■ Text segment
--- --- ---

# boyfriend hangs out with female friends too much



## snoogle_bear (Sep 15, 2004)

So my boyfriend of 7 months has mostly female friends. I didn't mind it at first. I have male friends anyways. But then recently, he started to hang out with his female friends alot. Like almost everyday and he sees them more than he sees me. One friend in particular kinda bosses him around and he does pretty much whatever she says like let's go here then he says ok. He's the type of guy who says yes to everything and has a hard time saying no. He asked me if it bothered me that he is hanging out with girls so much and i said yes cuz even he admits is weird but then he has done nothing to change. I have a friend whose boyfriend just stopped talking to all his female friends once he started going out with her and I thought that was crazy but now I see he has a good reason. Do you guys think it's ok for a significant other to spend alot of time with the other sex?


----------



## Naitzmic (Apr 11, 2007)

I don't see a problem.


----------



## oceanchief (Jan 6, 2007)

Well, there's obviously a problem otherwise why would snoogle_bear feel compelled to post her concern here?

I went out with a girl last year who's friends were all male, with a few exceptions. I thought i could handle it, but as it turned out i couldn't. She moved in with 3 guys, one of whom was her best friend. She spoke of him alot. Telling me about how he would be her brother's expected baby's uncle. About how they would have no problems sleeping in the same bed. I bit my tongue for a long time, but things just got worse. One day she told me she had booked a trip away with 2 of her male friends. It was the final straw. Not only was i jealous, but i was annoyed that she didn't tell me about it first, and that she didn't want to take a trip with me. I confronted her about my feelings and she blew up in my face.

--- --- ---

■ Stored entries
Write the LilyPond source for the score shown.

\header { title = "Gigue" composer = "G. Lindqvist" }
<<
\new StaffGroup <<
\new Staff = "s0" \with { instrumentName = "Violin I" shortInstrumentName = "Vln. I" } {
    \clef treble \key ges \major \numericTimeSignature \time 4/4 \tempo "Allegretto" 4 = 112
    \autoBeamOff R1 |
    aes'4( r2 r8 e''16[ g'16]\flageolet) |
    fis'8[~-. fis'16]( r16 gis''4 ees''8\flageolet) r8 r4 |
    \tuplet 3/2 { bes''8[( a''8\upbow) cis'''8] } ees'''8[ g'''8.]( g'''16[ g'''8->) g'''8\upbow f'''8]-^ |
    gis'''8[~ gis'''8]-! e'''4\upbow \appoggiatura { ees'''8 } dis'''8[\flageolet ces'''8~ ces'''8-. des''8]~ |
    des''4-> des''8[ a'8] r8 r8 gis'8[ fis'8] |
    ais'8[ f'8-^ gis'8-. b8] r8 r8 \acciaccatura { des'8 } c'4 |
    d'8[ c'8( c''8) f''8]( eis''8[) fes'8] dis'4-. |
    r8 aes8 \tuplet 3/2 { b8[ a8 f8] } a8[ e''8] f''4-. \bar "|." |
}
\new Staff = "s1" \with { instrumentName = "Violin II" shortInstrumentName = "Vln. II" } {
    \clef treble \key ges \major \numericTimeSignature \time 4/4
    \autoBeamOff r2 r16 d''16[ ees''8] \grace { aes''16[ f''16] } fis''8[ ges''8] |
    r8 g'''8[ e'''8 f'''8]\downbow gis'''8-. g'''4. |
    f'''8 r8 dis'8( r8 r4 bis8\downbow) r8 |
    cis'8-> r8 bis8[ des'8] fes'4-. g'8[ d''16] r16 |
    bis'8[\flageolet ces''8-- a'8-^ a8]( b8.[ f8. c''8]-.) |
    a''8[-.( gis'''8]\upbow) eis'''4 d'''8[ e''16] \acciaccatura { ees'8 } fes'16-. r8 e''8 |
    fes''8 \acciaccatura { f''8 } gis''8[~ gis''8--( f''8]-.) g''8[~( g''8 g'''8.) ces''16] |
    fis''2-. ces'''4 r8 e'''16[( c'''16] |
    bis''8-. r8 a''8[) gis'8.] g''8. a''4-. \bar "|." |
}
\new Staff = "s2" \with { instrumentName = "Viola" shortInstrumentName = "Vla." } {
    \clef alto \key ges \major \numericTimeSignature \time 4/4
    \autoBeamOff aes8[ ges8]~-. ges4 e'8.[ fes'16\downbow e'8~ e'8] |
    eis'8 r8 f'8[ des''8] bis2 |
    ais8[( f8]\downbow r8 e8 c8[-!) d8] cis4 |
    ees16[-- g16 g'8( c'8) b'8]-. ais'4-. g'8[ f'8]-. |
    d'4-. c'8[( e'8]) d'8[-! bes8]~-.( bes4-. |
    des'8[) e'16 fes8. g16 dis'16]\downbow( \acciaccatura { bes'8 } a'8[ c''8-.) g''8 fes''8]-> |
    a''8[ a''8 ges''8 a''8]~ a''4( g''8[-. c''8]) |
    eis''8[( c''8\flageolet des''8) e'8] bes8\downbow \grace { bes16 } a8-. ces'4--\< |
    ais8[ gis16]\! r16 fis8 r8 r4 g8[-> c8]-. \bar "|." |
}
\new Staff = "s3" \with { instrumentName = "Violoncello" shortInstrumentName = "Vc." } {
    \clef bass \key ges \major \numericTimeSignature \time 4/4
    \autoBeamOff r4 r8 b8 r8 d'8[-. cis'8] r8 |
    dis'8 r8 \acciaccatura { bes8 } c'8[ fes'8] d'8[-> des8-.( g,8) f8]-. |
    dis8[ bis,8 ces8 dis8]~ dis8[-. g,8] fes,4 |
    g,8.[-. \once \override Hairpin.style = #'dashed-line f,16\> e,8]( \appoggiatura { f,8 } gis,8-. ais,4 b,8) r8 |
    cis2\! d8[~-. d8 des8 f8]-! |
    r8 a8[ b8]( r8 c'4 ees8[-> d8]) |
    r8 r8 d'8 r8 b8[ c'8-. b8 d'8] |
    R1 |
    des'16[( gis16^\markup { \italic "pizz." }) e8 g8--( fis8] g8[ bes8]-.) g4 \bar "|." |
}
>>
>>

--- --- ---

■ Work to complete
Please extract the passage of the forum thread starting with "So my boyfriend" and going on through "the other sex?".

■ Answer below
So my boyfriend of 7 months has mostly female friends. I didn't mind it at first. I have male friends anyways. But then recently, he started to hang out with his female friends alot. Like almost everyday and he sees them more than he sees me. One friend in particular kinda bosses him around and he does pretty much whatever she says like let's go here then he says ok. He's the type of guy who says yes to everything and has a hard time saying no. He asked me if it bothered me that he is hanging out with girls so much and i said yes cuz even he admits is weird but then he has done nothing to change. I have a friend whose boyfriend just stopped talking to all his female friends once he started going out with her and I thought that was crazy but now I see he has a good reason. Do you guys think it's ok for a significant other to spend alot of time with the other sex?